* _Records to use_:
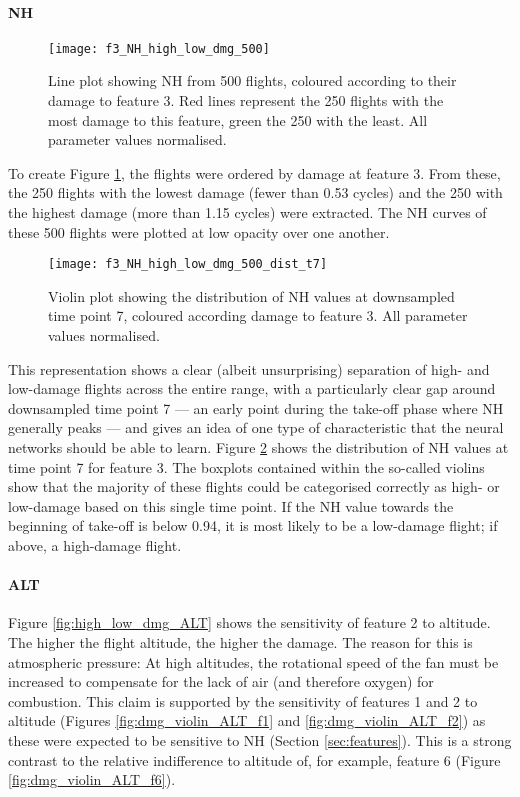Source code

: \paragraph*{NH} \label{sec:data:nh}
\begin{figure}
    \centering
    \texttt{[image: f3\_NH\_high\_low\_dmg\_500]}
    \caption{\label{fig:high_low_dmg_NH} Line plot showing NH from 500 flights, coloured according to their damage to feature 3. Red lines represent the 250 flights with the most damage to this feature, green the 250 with the least. All parameter values normalised.}
\end{figure}

To create Figure \ref{fig:high_low_dmg_NH}, the flights were ordered by damage at feature 3. From these, the 250 flights with the lowest damage (fewer than 0.53 cycles) and the 250 with the highest damage (more than 1.15 cycles) were extracted. The NH curves of these 500 flights were plotted at low opacity over one another.

\begin{figure}
    \centering
    \texttt{[image: f3\_NH\_high\_low\_dmg\_500\_dist\_t7]}
    \caption{\label{fig:dmg_violin_NH} Violin plot showing the distribution of NH values at downsampled time point 7, coloured according damage to feature 3. All parameter values normalised.}
\end{figure}

This representation shows a clear (albeit unsurprising) separation of high- and low-damage flights across the entire range, with a particularly clear gap around downsampled time point 7 --- an early point during the take-off phase where NH generally peaks --- and gives an idea of one type of characteristic that the neural networks should be able to learn. Figure \ref{fig:dmg_violin_NH} shows the distribution of NH values at time point 7 for feature 3. The boxplots contained within the so-called violins show that the majority of these flights could be categorised correctly as high- or low-damage based on this single time point. If the NH value towards the beginning of take-off is below 0.94, it is most likely to be a low-damage flight; if above, a high-damage flight.

\paragraph*{ALT}
Figure \ref{fig:high_low_dmg_ALT} shows the sensitivity of feature 2 to altitude. The higher the flight altitude, the higher the damage. The reason for this is atmospheric pressure: At high altitudes, the rotational speed of the fan must be increased to compensate for the lack of air (and therefore oxygen) for combustion. This claim is supported by the sensitivity of features 1 and 2 to altitude (Figures \ref{fig:dmg_violin_ALT_f1} and \ref{fig:dmg_violin_ALT_f2}) as these were expected to be sensitive to NH (Section \ref{sec:features}). This is a strong contrast to the relative indifference to altitude of, for example, feature 6 (Figure \ref{fig:dmg_violin_ALT_f6}).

* _The task_: Leave out the pictures and return every record word for word.

* _Solution below_:
Source code

: \paragraph*{NH} \label{sec:data:nh}
\begin{figure}
    \centering
    \texttt{[image: f3\_NH\_high\_low\_dmg\_500]}
    \caption{\label{fig:high_low_dmg_NH} Line plot showing NH from 500 flights, coloured according to their damage to feature 3. Red lines represent the 250 flights with the most damage to this feature, green the 250 with the least. All parameter values normalised.}
\end{figure}

To create Figure \ref{fig:high_low_dmg_NH}, the flights were ordered by damage at feature 3. From these, the 250 flights with the lowest damage (fewer than 0.53 cycles) and the 250 with the highest damage (more than 1.15 cycles) were extracted. The NH curves of these 500 flights were plotted at low opacity over one another.

\begin{figure}
    \centering
    \texttt{[image: f3\_NH\_high\_low\_dmg\_500\_dist\_t7]}
    \caption{\label{fig:dmg_violin_NH} Violin plot showing the distribution of NH values at downsampled time point 7, coloured according damage to feature 3. All parameter values normalised.}
\end{figure}

This representation shows a clear (albeit unsurprising) separation of high- and low-damage flights across the entire range, with a particularly clear gap around downsampled time point 7 --- an early point during the take-off phase where NH generally peaks --- and gives an idea of one type of characteristic that the neural networks should be able to learn. Figure \ref{fig:dmg_violin_NH} shows the distribution of NH values at time point 7 for feature 3. The boxplots contained within the so-called violins show that the majority of these flights could be categorised correctly as high- or low-damage based on this single time point. If the NH value towards the beginning of take-off is below 0.94, it is most likely to be a low-damage flight; if above, a high-damage flight.

\paragraph*{ALT}
Figure \ref{fig:high_low_dmg_ALT} shows the sensitivity of feature 2 to altitude. The higher the flight altitude, the higher the damage. The reason for this is atmospheric pressure: At high altitudes, the rotational speed of the fan must be increased to compensate for the lack of air (and therefore oxygen) for combustion. This claim is supported by the sensitivity of features 1 and 2 to altitude (Figures \ref{fig:dmg_violin_ALT_f1} and \ref{fig:dmg_violin_ALT_f2}) as these were expected to be sensitive to NH (Section \ref{sec:features}). This is a strong contrast to the relative indifference to altitude of, for example, feature 6 (Figure \ref{fig:dmg_violin_ALT_f6}).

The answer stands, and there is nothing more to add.